Geçtiğimiz günlerde internette yayınlanan bir videoda, İstanbul’un bir ilçesinin meydanına toplanmış vatandaşların Suriyeliler hakkındaki şikayetlerini izledim. Şikayet değil aslında, bildiğin öfke...
Geçtiğimiz günlerde internette yayınlanan bir videoda, İstanbul’un bir ilçesinin meydanına toplanmış vatandaşların Suriyeliler hakkındaki şikayetlerini izledim. Şikayet değil aslında, bildiğin öfke patlaması, bendine sığmayan bir nefret, giderek yükselen ve çatallaşan seslerden taşan koyu bir kin… Meydanda toplanmış, giderek kalabalıklaşan bir büyük çember oluşturmuş ve birbirlerini Suriyeliler’in nasıl da her yeri işgal ettikleri, nasıl da hak ettikleri şartların çok üstünde yaşadıkları konusunda onaylayan öfkeli insanlar, bağrışıyordu… Ürktüm. Zira, ortamda ezkaza oradan bir Suriyeli geçiveriyor olsa yakalayıp linç edeceklerini düşündürecek denli ağır bir atmosfer vardı.
Kullandıkları argümanlar mı? Hepsini biliyor, aylardır dinliyoruz; “Karımız, kızımız sokakta gezemiyor”, “Devlet bize bakmıyor, onlara maaş bağlıyor”, “Ülkelerine bayram ziyaretine gidebiliyorlarsa, savaşmaya da gidebilirler”, “Suriyelilere hastanelerde sıra yok, okullarda sınav yok” ve benzeri… Hatta, kalabalıktan bir kişi, yanlış duymadıysam Suriyelilerin evlerine dönmesi için ses yükseltmeyi “cihat” olarak tanımladı.

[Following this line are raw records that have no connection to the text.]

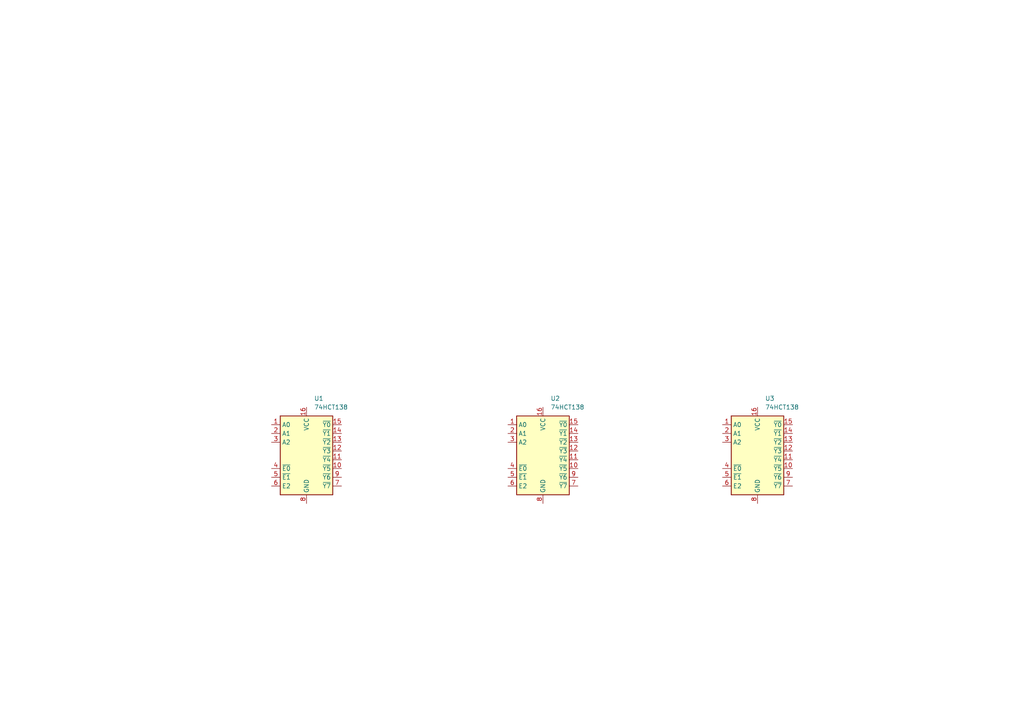
<source format=kicad_sch>
(kicad_sch
	(version 20231120)
	(generator "eeschema")
	(generator_version "8.0")
	(uuid "f2331e76-f3f5-4e1c-9c55-c9492d8f5728")
	(paper "A4")
	
	(symbol
		(lib_id "74xx:74HCT138")
		(at 157.48 133.35 0)
		(unit 1)
		(exclude_from_sim no)
		(in_bom yes)
		(on_board yes)
		(dnp no)
		(fields_autoplaced yes)
		(uuid "0c28b1c5-3bc1-4ef9-ae14-3fc1336a7bf0")
		(property "Reference" "U2"
			(at 159.6741 115.57 0)
			(effects
				(font
					(size 1.27 1.27)
				)
				(justify left)
			)
		)
		(property "Value" "74HCT138"
			(at 159.6741 118.11 0)
			(effects
				(font
					(size 1.27 1.27)
				)
				(justify left)
			)
		)
		(property "Footprint" ""
			(at 157.48 133.35 0)
			(effects
				(font
					(size 1.27 1.27)
				)
				(hide yes)
			)
		)
		(property "Datasheet" "http://www.ti.com/lit/ds/symlink/cd74hc238.pdf"
			(at 157.48 133.35 0)
			(effects
				(font
					(size 1.27 1.27)
				)
				(hide yes)
			)
		)
		(property "Description" "3-to-8 line decoder/multiplexer inverting, DIP-16/SOIC-16/SSOP-16"
			(at 157.48 133.35 0)
			(effects
				(font
					(size 1.27 1.27)
				)
				(hide yes)
			)
		)
		(pin "4"
			(uuid "fe922c29-9afe-467f-baa1-09b25ba1eefd")
		)
		(pin "15"
			(uuid "869f7dca-186d-4030-9688-e0e401ff9548")
		)
		(pin "12"
			(uuid "7acdaa03-90e6-4610-a324-279e64ff792c")
		)
		(pin "3"
			(uuid "640356fb-fe48-43bb-8b1f-9ad53a910a3e")
		)
		(pin "6"
			(uuid "e4404681-fa8c-42ae-a2bb-d38b3ded9482")
		)
		(pin "10"
			(uuid "3445bcca-97da-435c-8a52-5c67423b6c29")
		)
		(pin "11"
			(uuid "2142f0fc-6536-4e4c-a616-1ed53830c013")
		)
		(pin "16"
			(uuid "8ed5eaa2-ae2e-4fb5-8284-d75c0aecada6")
		)
		(pin "5"
			(uuid "372fa1b3-a93a-4e97-99ee-3e64e1295af6")
		)
		(pin "7"
			(uuid "7399e9bf-16e7-41b5-bd22-4fbff62b7905")
		)
		(pin "14"
			(uuid "2ed02059-a556-4009-b156-1623b3f66c48")
		)
		(pin "2"
			(uuid "4e283cbd-f146-4ed0-86df-5b6d1412149b")
		)
		(pin "1"
			(uuid "73785237-4fa5-4bbf-acb8-d73c91edf367")
		)
		(pin "13"
			(uuid "a020ff15-85f2-40c1-b29e-3fb2c27b843b")
		)
		(pin "9"
			(uuid "b43502d9-ced4-4240-905c-64b6f39765f5")
		)
		(pin "8"
			(uuid "650768fa-00bf-4a35-a2cc-676c907305de")
		)
		(instances
			(project ""
				(path "/f2331e76-f3f5-4e1c-9c55-c9492d8f5728"
					(reference "U2")
					(unit 1)
				)
			)
		)
	)
	(symbol
		(lib_id "74xx:74HCT138")
		(at 88.9 133.35 0)
		(unit 1)
		(exclude_from_sim no)
		(in_bom yes)
		(on_board yes)
		(dnp no)
		(fields_autoplaced yes)
		(uuid "bd0501cc-4d98-4b38-87ed-f94a944a4550")
		(property "Reference" "U1"
			(at 91.0941 115.57 0)
			(effects
				(font
					(size 1.27 1.27)
				)
				(justify left)
			)
		)
		(property "Value" "74HCT138"
			(at 91.0941 118.11 0)
			(effects
				(font
					(size 1.27 1.27)
				)
				(justify left)
			)
		)
		(property "Footprint" ""
			(at 88.9 133.35 0)
			(effects
				(font
					(size 1.27 1.27)
				)
				(hide yes)
			)
		)
		(property "Datasheet" "http://www.ti.com/lit/ds/symlink/cd74hc238.pdf"
			(at 88.9 133.35 0)
			(effects
				(font
					(size 1.27 1.27)
				)
				(hide yes)
			)
		)
		(property "Description" "3-to-8 line decoder/multiplexer inverting, DIP-16/SOIC-16/SSOP-16"
			(at 88.9 133.35 0)
			(effects
				(font
					(size 1.27 1.27)
				)
				(hide yes)
			)
		)
		(pin "1"
			(uuid "ebf3ac37-5efc-4706-930e-744fc0e83059")
		)
		(pin "10"
			(uuid "c773bf50-dca3-4d11-8072-aae19547f5a6")
		)
		(pin "12"
			(uuid "12593ac4-80d3-4681-aa92-b0df8fd63906")
		)
		(pin "9"
			(uuid "bc4af75b-2595-4958-933a-a741a19b582a")
		)
		(pin "14"
			(uuid "3bca90d2-8218-42a4-9273-f856fb64bd96")
		)
		(pin "7"
			(uuid "b053c6bf-b327-4c5e-918a-f46c387ed1ef")
		)
		(pin "6"
			(uuid "e02efd90-2303-4bcf-a7f6-b0dc63286302")
		)
		(pin "11"
			(uuid "91bb1213-4536-45d8-84d5-e6e0633264e8")
		)
		(pin "15"
			(uuid "15ef3d68-3b18-4fb0-9802-04e2ccd9dbdb")
		)
		(pin "16"
			(uuid "29e2af90-d951-48e3-b12a-01a1b3ea2f87")
		)
		(pin "4"
			(uuid "f61b9882-11b0-4357-b9fc-bbbbbcc65acd")
		)
		(pin "2"
			(uuid "a2dcb778-2d6a-44c2-9113-1731092efa4c")
		)
		(pin "5"
			(uuid "398d92f0-6591-4d76-8c9f-4ee5e67cda64")
		)
		(pin "13"
			(uuid "6d55fff1-9174-4719-90e4-827bea39d49e")
		)
		(pin "3"
			(uuid "265a7867-44e2-4bc6-a651-6abe4ababd56")
		)
		(pin "8"
			(uuid "0a150fcf-9849-4e6c-94e9-e4cff5b3985b")
		)
		(instances
			(project ""
				(path "/f2331e76-f3f5-4e1c-9c55-c9492d8f5728"
					(reference "U1")
					(unit 1)
				)
			)
		)
	)
	(symbol
		(lib_id "74xx:74HCT138")
		(at 219.71 133.35 0)
		(unit 1)
		(exclude_from_sim no)
		(in_bom yes)
		(on_board yes)
		(dnp no)
		(fields_autoplaced yes)
		(uuid "ccfef0c6-2c81-4bb0-840f-1434f35ab028")
		(property "Reference" "U3"
			(at 221.9041 115.57 0)
			(effects
				(font
					(size 1.27 1.27)
				)
				(justify left)
			)
		)
		(property "Value" "74HCT138"
			(at 221.9041 118.11 0)
			(effects
				(font
					(size 1.27 1.27)
				)
				(justify left)
			)
		)
		(property "Footprint" ""
			(at 219.71 133.35 0)
			(effects
				(font
					(size 1.27 1.27)
				)
				(hide yes)
			)
		)
		(property "Datasheet" "http://www.ti.com/lit/ds/symlink/cd74hc238.pdf"
			(at 219.71 133.35 0)
			(effects
				(font
					(size 1.27 1.27)
				)
				(hide yes)
			)
		)
		(property "Description" "3-to-8 line decoder/multiplexer inverting, DIP-16/SOIC-16/SSOP-16"
			(at 219.71 133.35 0)
			(effects
				(font
					(size 1.27 1.27)
				)
				(hide yes)
			)
		)
		(pin "14"
			(uuid "72884135-30fd-49ab-b8bb-c2f9e3465a3e")
		)
		(pin "10"
			(uuid "10006c4c-26ee-4271-ab22-3d05c22cae98")
		)
		(pin "12"
			(uuid "bd3601fb-876d-473a-bed0-432b84d293f1")
		)
		(pin "13"
			(uuid "4376f994-93d9-441c-9d53-a0ec8c07b86d")
		)
		(pin "3"
			(uuid "0832dbe3-8842-4c7e-861f-439d3180c91c")
		)
		(pin "11"
			(uuid "feea3bdf-1089-4d07-8d99-fa2fc5385c8b")
		)
		(pin "15"
			(uuid "cc013428-ad77-4f31-bc75-5da5ccd60f63")
		)
		(pin "2"
			(uuid "51bbb6ee-abff-434f-802b-604d2df7ad03")
		)
		(pin "5"
			(uuid "64fe000d-b7c9-47c2-97f9-16a93273e008")
		)
		(pin "8"
			(uuid "7b76b027-3519-4a96-a994-45667c2e100b")
		)
		(pin "9"
			(uuid "0f3e9565-d645-44b3-b193-cb93a75780f7")
		)
		(pin "16"
			(uuid "3a4ddbd0-606b-4c5c-af02-0b1f701021a4")
		)
		(pin "6"
			(uuid "5f890157-e61f-443a-95ee-b7af560adf6e")
		)
		(pin "4"
			(uuid "5ae65397-7e8f-4870-b4e7-8dfb16b6c267")
		)
		(pin "1"
			(uuid "4267de09-4f49-43b5-8b9f-b115e1c4c7e0")
		)
		(pin "7"
			(uuid "9fbc3a43-5719-4ffa-b9b7-997002651d27")
		)
		(instances
			(project ""
				(path "/f2331e76-f3f5-4e1c-9c55-c9492d8f5728"
					(reference "U3")
					(unit 1)
				)
			)
		)
	)
	(sheet_instances
		(path "/"
			(page "1")
		)
	)
)

</source>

Peki, dünyanın en misafirperver toplumunu; sofrası da, kapısı da, gönlü de konuğuna, hatta yoldan geçene daima açık Türk insanını bu hale getiren neydi?
Milliyetçilik görüntüsü altında mezhepçilik yapan Azeri-Caferiler, Muhaberat’ın ajanlığına soyunan yerli Esad destekçileri mi? Yoksa Suriye’den sızmış gerçek Esad casusları mı? Kemalist ideoloji tarafından onyıllar boyunca topluma aşılanmış Arap düşmanlığının sonunda somut bir hedef bulması mı? Yoksa geride bıraktığımız yıllar içinde hep kötüye giden ekonominin ortaya çıkardığı sosyal yan etki mi? Olanlar, Avrupa’dan doğup tüm dünyaya yayılmaya başlayan sağ popülizmin Türkiye yansımaları mı?
Bunların hepsinin, önümüzde duran manzaranın ortaya çıkmasında bir parça payı var; fakat Suriye politikasını doğru yönetemeyen devletin de ciddi bir payı var. Zira, mülteciler meselesi en başından bu yana aşırılık politikalarıyla yürütüldü. Başlarda sanırım kısa sürede geri dönecekleri düşünüldüğü için, ne gerçek entegrasyon politikaları üretildi, ne de onlara “misafir” dışında başka bir isim konuldu.
Oysa Suriyeliler Türkiye’de mülteciydi ve geçici bile olsa başka bir ülkeye kitlesel şekilde göç edenlerin en az üçte birinin geri dönmeyeceği araştırmalarla ortaya konulmuş bir gerçeklik olduğuna göre, gelenlerin entegrasyonunu sağlamak için ivedilikle politika üretilmesi şarttı.